Delaware lost one of its all time best players in Harding Nana. All the Cameroon native did last season was average 19.0 points and 10.9 rebounds while being the major focus of opposition scouting reports. This was on the heels of a junior season in which Nana averaged 18.5 points and 10.4 boards. Both seasons he was first-team All-CAA.
What's more, the Blue Hens also lose two-year starter Rulon Washington, who chipped in 9.0 points per game but was also Delaware's best three-point shooter (39.6 percent).
The graduations meant two of the best players were leaving a nine-win team.

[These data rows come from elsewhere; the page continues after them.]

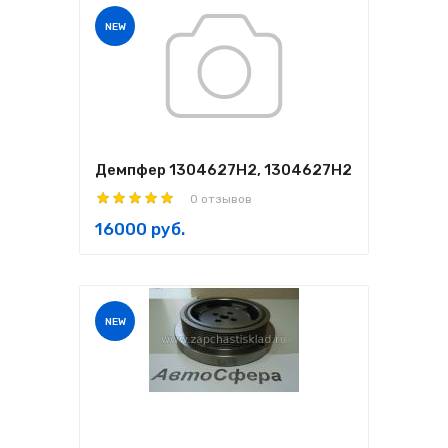
NEW
Демпфер 1304627H2, 1304627Н2
0 отзывов
16000 руб.
NEW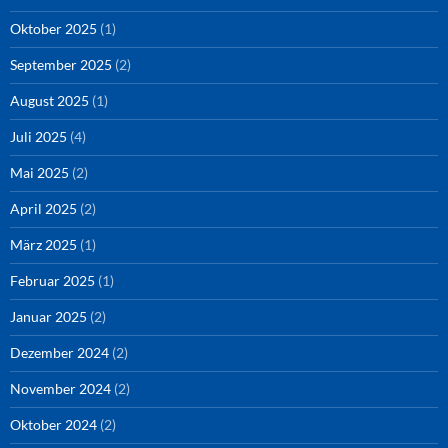
Oktober 2025
(1)
September 2025
(2)
August 2025
(1)
Juli 2025
(4)
Mai 2025
(2)
April 2025
(2)
März 2025
(1)
Februar 2025
(1)
Januar 2025
(2)
Dezember 2024
(2)
November 2024
(2)
Oktober 2024
(2)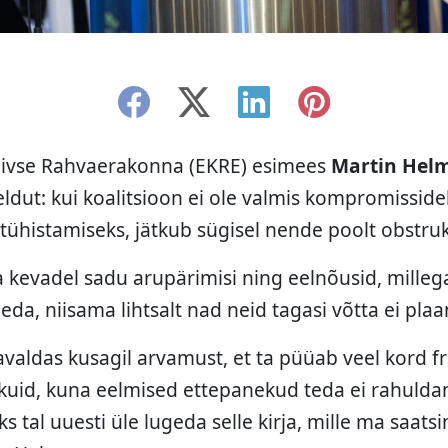
tiivse Rahvaerakonna (EKRE) esimees
Martin Hel
eldut: kui koalitsioon ei ole valmis kompromisside
tühistamiseks, jätkub sügisel nende poolt obstru
a kevadel sadu arupärimisi ning eelnõusid, milleg
eda, niisama lihtsalt nad neid tagasi võtta ei plaa
valdas kusagil arvamust, et ta püüab veel kord fr
kuid, kuna eelmised ettepanekud teda ei rahulda
ks tal uuesti üle lugeda selle kirja, mille ma saatsi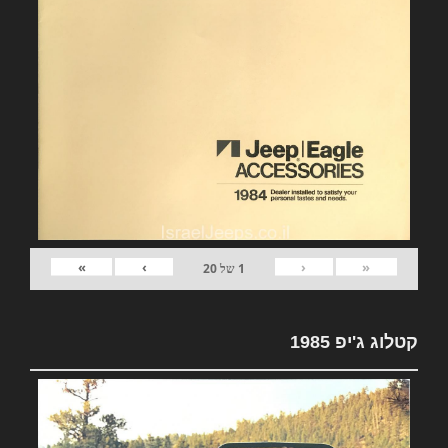
»
›
‹
«
1
של
20
קטלוג ג'יפ 1985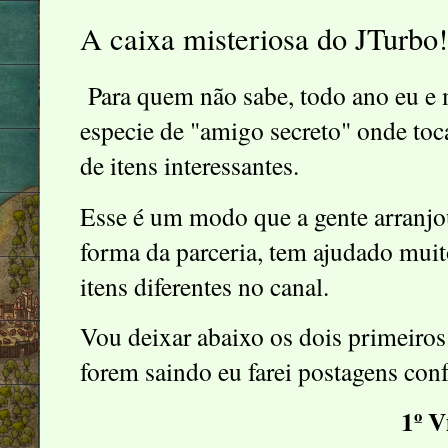
A caixa misteriosa do JTurbo
Para quem não sabe, todo ano eu e 
especie de "amigo secreto" onde toc
de itens interessantes.
Esse é um modo que a gente arranjo
forma da parceria, tem ajudado muit
itens diferentes no canal.
Vou deixar abaixo os dois primeiros
forem saindo eu farei postagens con
1º V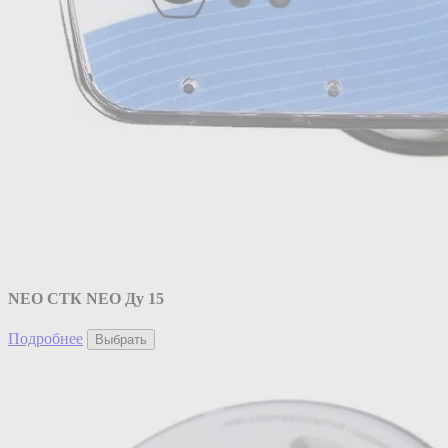
NEO CТК NEO Ду 15
Подробнее
Выбрать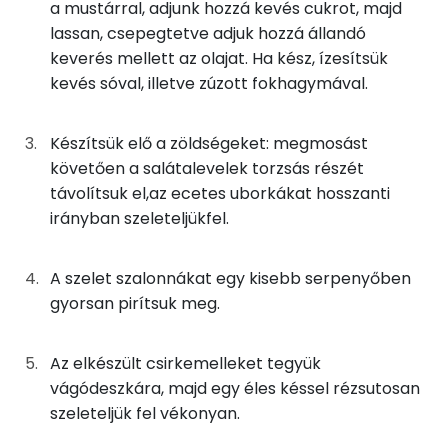
a mustárral, adjunk hozzá kevés cukrot, majd
20g
tokaszalonna
131 kcal
Kálcium
lassan, csepegtetve adjuk hozzá állandó
7g
salátalevél
1 kcal
keverés mellett az olajat. Ha kész, ízesítsük
Magnézium
kevés sóval, illetve zúzott fokhagymával.
0g
só
0 kcal
Szelén
Készítsük elő a zöldségeket: megmosást
0g
fekete bors
0 kcal
TOP vitaminok
követően a salátalevelek torzsás részét
Kolin:
távolítsuk el,az ecetes uborkákat hosszanti
6g
napraforgó olaj
53 kcal
irányban szeleteljükfel.
E vitamin:
A majonézhez
A szelet szalonnákat egy kisebb serpenyőben
Niacin - B3 vitamin:
5g
tojássárgája
16 kcal
gyorsan pirítsuk meg.
B6 vitamin:
3g
mustár
2 kcal
Az elkészült csirkemelleket tegyük
C vitamin:
vágódeszkára, majd egy éles késsel rézsutosan
1g
cukor
2 kcal
szeleteljük fel vékonyan.
Fehérje
32g
napraforgó olaj
282 kcal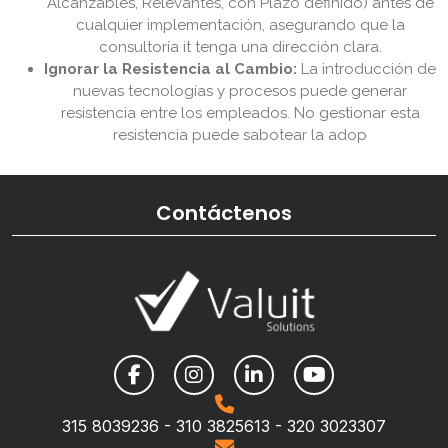
Alcanzables, Relevantes, con Plazo definido) antes de
cualquier implementación, asegurando que la
consultoría it tenga una dirección clara.
Ignorar la Resistencia al Cambio:
La introducción de
nuevas tecnologías y procesos puede generar
resistencia entre los empleados. No gestionar esta
resistencia puede sabotear la adop
Contáctenos
315 8039236 - 310 3825613 - 320 3023307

But Delaware, after several seasons of futility, also fired its coach, David Henderson. The former Duke Blue Devils star had presided over a Blue Hens program that had regressed in his six seasons. The final two years Delaware had finished 11-20 and 9-21 despite having one of the league's best and most versatile players in Nana.
The search for a new coach wasn't easy. Kevin Willard, an assistant on Rick Pitino's staff at Louisville and one of the most respected young assistants in college basketball, traveled to the Delaware campus for an interview. Willard, the son of Holy Cross' Ralph Willard, was open in his interview about a previous DUI arrest. He admitted it was a stupid mistake and that he had learned from it. With that knowledge in hand, Edgar Johnson, the athletics director at Delaware, offered Willard the job. Less than 24 hours later, though, Johnson took back that offer.
After that, the school offered the job to Billy Taylor, the head coach at Lehigh. Taylor turned it down.
Finally, the reins of the Delaware program were turned over to Monte Ross, who had been an assistant under John Chaney at Temple and comes to Delaware after 10 seasons on Phil Martelli's staff at Saint Joseph's.
Ross wasn't worried in the least that he wasn't Delaware's first choice.
"You don't have to look any further than [West Virginia coach] John Beilein," Ross told the News-Journal of Wilmington. "He was West Virginia's fifth choice, and now he's the toast of the town. I'm glad to take advantage of the opportunity."